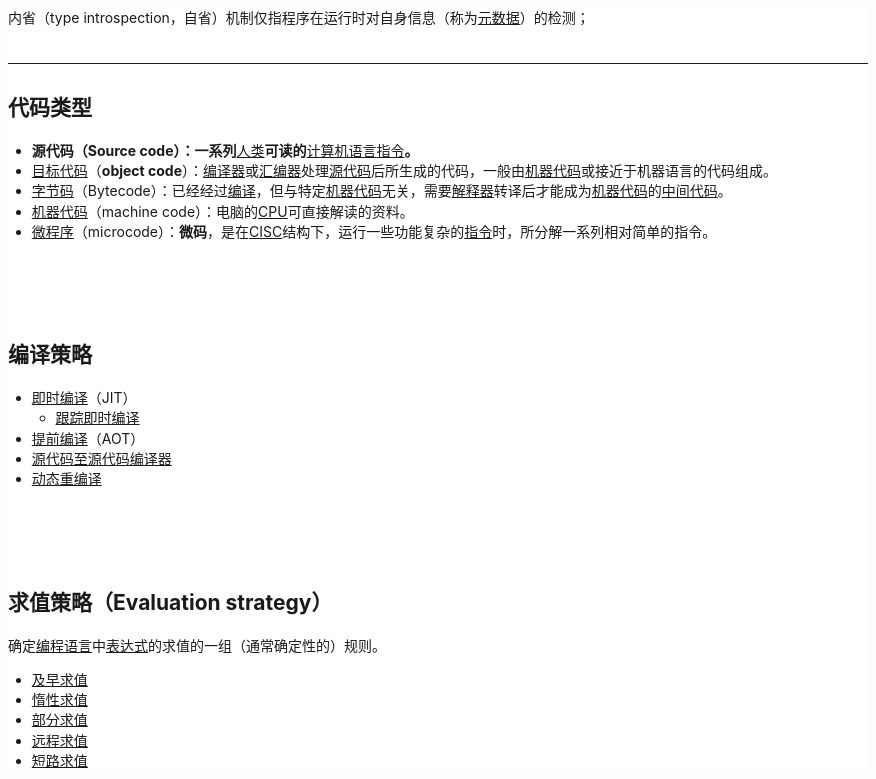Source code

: 内省（type introspection，自省）机制仅指程序在运行时对自身信息（称为[元数据](https://zh.wikipedia.org/wiki/%E5%85%83%E6%95%B0%E6%8D%AE)）的检测；<br />​<br />

---

<a name="iRMHT"></a>
## 代码类型

- **源代码（Source code）：一系列**[人类](https://zh.wikipedia.org/wiki/%E4%BA%BA%E7%B1%BB)**可读的**[计算机语言](https://zh.wikipedia.org/wiki/%E8%AE%A1%E7%AE%97%E6%9C%BA%E8%AF%AD%E8%A8%80)[指令](https://zh.wikipedia.org/wiki/%E6%8C%87%E4%BB%A4)**。**
- [目标代码](https://zh.wikipedia.org/wiki/%E7%9B%AE%E6%A0%87%E4%BB%A3%E7%A0%81)（**object code**）：[编译器](https://zh.wikipedia.org/wiki/%E7%BC%96%E8%AF%91%E5%99%A8)或[汇编器](https://zh.wikipedia.org/wiki/%E6%B1%87%E7%BC%96%E5%99%A8)处理[源代码](https://zh.wikipedia.org/wiki/%E6%BA%90%E4%BB%A3%E7%A0%81)后所生成的代码，一般由[机器代码](https://zh.wikipedia.org/wiki/%E6%9C%BA%E5%99%A8%E4%BB%A3%E7%A0%81)或接近于机器语言的代码组成。
- [字节码](https://zh.wikipedia.org/wiki/%E5%AD%97%E8%8A%82%E7%A0%81)（Bytecode）：已经经过[编译](https://zh.wikipedia.org/wiki/%E7%BC%96%E8%AF%91)，但与特定[机器代码](https://zh.wikipedia.org/wiki/%E6%A9%9F%E5%99%A8%E7%A2%BC)无关，需要[解释器](https://zh.wikipedia.org/wiki/%E7%9B%B4%E8%AD%AF%E5%99%A8)转译后才能成为[机器代码](https://zh.wikipedia.org/wiki/%E6%A9%9F%E5%99%A8%E7%A2%BC)的[中间代码](https://zh.wikipedia.org/wiki/%E4%B8%AD%E9%96%93%E8%AA%9E%E8%A8%80)。
- [机器代码](https://zh.wikipedia.org/wiki/%E6%9C%BA%E5%99%A8%E4%BB%A3%E7%A0%81)（machine code）：电脑的[CPU](https://zh.wikipedia.org/wiki/CPU)可直接解读的资料。
- [微程序](https://zh.wikipedia.org/wiki/%E5%BE%AE%E7%A8%8B%E5%BA%8F)（microcode）：**微码**，是在[CISC](https://zh.wikipedia.org/wiki/CISC)结构下，运行一些功能复杂的[指令](https://zh.wikipedia.org/wiki/%E6%8C%87%E4%BB%A4)时，所分解一系列相对简单的指令。

​

​<br />
<a name="oIqsv"></a>
## 编译策略

- [即时编译](https://zh.wikipedia.org/wiki/%E5%8D%B3%E6%99%82%E7%B7%A8%E8%AD%AF)（JIT）
   - [跟踪即时编译](https://zh.wikipedia.org/w/index.php?title=%E8%B7%9F%E8%B8%AA%E5%8D%B3%E6%97%B6%E7%BC%96%E8%AF%91&action=edit&redlink=1)
- [提前编译](https://zh.wikipedia.org/w/index.php?title=%E6%8F%90%E5%89%8D%E7%BC%96%E8%AF%91&action=edit&redlink=1)（AOT）
- [源代码至源代码编译器](https://zh.wikipedia.org/wiki/%E6%BA%90%E4%BB%A3%E7%A0%81%E8%87%B3%E6%BA%90%E4%BB%A3%E7%A0%81%E7%BC%96%E8%AF%91%E5%99%A8)
- [动态重编译](https://zh.wikipedia.org/wiki/%E5%8A%A8%E6%80%81%E9%87%8D%E7%BC%96%E8%AF%91)

​

​<br />
<a name="yPpmW"></a>
## 求值策略（Evaluation strategy）
确定[编程语言](https://zh.wikipedia.org/wiki/%E7%BC%96%E7%A8%8B%E8%AF%AD%E8%A8%80)中[表达式](https://zh.wikipedia.org/wiki/%E8%A1%A8%E8%BE%BE%E5%BC%8F)的求值的一组（通常确定性的）规则。

- [及早求值](https://zh.wikipedia.org/wiki/%E5%8F%8A%E6%97%A9%E6%B1%82%E5%80%BC)
- [惰性求值](https://zh.wikipedia.org/wiki/%E6%83%B0%E6%80%A7%E6%B1%82%E5%80%BC)
- [部分求值](https://zh.wikipedia.org/wiki/%E9%83%A8%E5%88%86%E6%B1%82%E5%80%BC)
- [远程求值](https://zh.wikipedia.org/wiki/%E8%BF%9C%E7%A8%8B%E6%B1%82%E5%80%BC)
- [短路求值](https://zh.wikipedia.org/wiki/%E7%9F%AD%E8%B7%AF%E6%B1%82%E5%80%BC)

##############################

ASSIGNMENT — Provide an exact transcript of the lines from the one that holds "- [远程求值](https" through the final line of the data above.

RESPONSE BELOW —
- [远程求值](https://zh.wikipedia.org/wiki/%E8%BF%9C%E7%A8%8B%E6%B1%82%E5%80%BC)
- [短路求值](https://zh.wikipedia.org/wiki/%E7%9F%AD%E8%B7%AF%E6%B1%82%E5%80%BC)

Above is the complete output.